When restaurants and bars were briefly allowed to reopen for dine-in service at the end of May, he spent 10 days figuring out the safest way to bring guests back and transforming Guildhall's space with sanitizing stations and appropriately distanced tables.
"I employ a lot of nerds, and I'm a nerd," Cox says. He had plenty of people who had been closely tracking data and best-practice reports from multiple sources, which bolstered his confidence. "I feel like my staff sometimes is better equipped to find all this information than some government officials."

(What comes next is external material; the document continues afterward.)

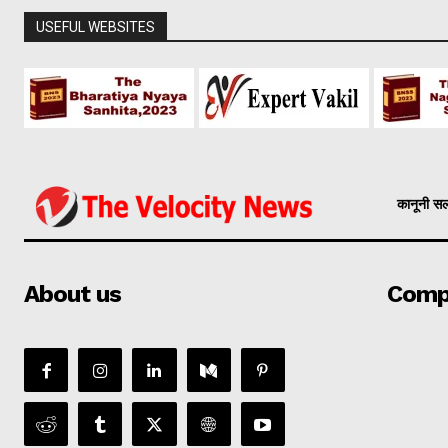
USEFUL WEBSITES
कानूनी स
About us
Comp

Like Chiu and Cron, for whom he expressed great admiration — he was a regular at Game Haus and sought their input before opening Guildhall — Cox has been frustrated with the mixed messaging and lack of advance notice from L.A. County's health department. The sudden plunges and twists of the COVID-19 carnival ride have a way of inducing whiplash.
"I've been on the edge of my seat every morning, wondering if there's a new thing they're gonna tell me to do," Cox says. Guildhall bent over backwards to switch to takeout, then back to dine-in, then back to takeout all over again when Governor Gavin Newsom announced that bars would, once again, have to close. Each shift was devastating in its own way.

Cox has returned to the takeout model, rearranging shifts and changing his ordering patterns, taking one more spin on the old tilt-a-whirl, hoping he doesn't lose his lunch.
For a while, no settlers will tame the island of Catan, no amateur investigator will discover who killed who in what room with which weapon, no Battleships will sink, no alien species will force a Cosmic Encounter. Like many small businesses, local board game cafes will do their best to stay afloat however they can, surviving on takeout dinners and loose-leaf tea, holding on as hard as possible with fingers crossed for the coronavirus pandemic to wind down. When it does, they'll be ready to welcome us back in for a beer, pizza and another race to Terraform Mars.

As Chiu of Game Haus says, "In the short time that they've been around, [board game cafes] have come to represent communal activity and gathering and having contact with your friends. All of those things, in a very short time, have become taboo, things you shouldn't do. So when it does come back, the hope is that board game cafes will also symbolize an age of recovery, a way for us to say that we've gotten over this."
Hopefully, his business will still be around to enjoy it.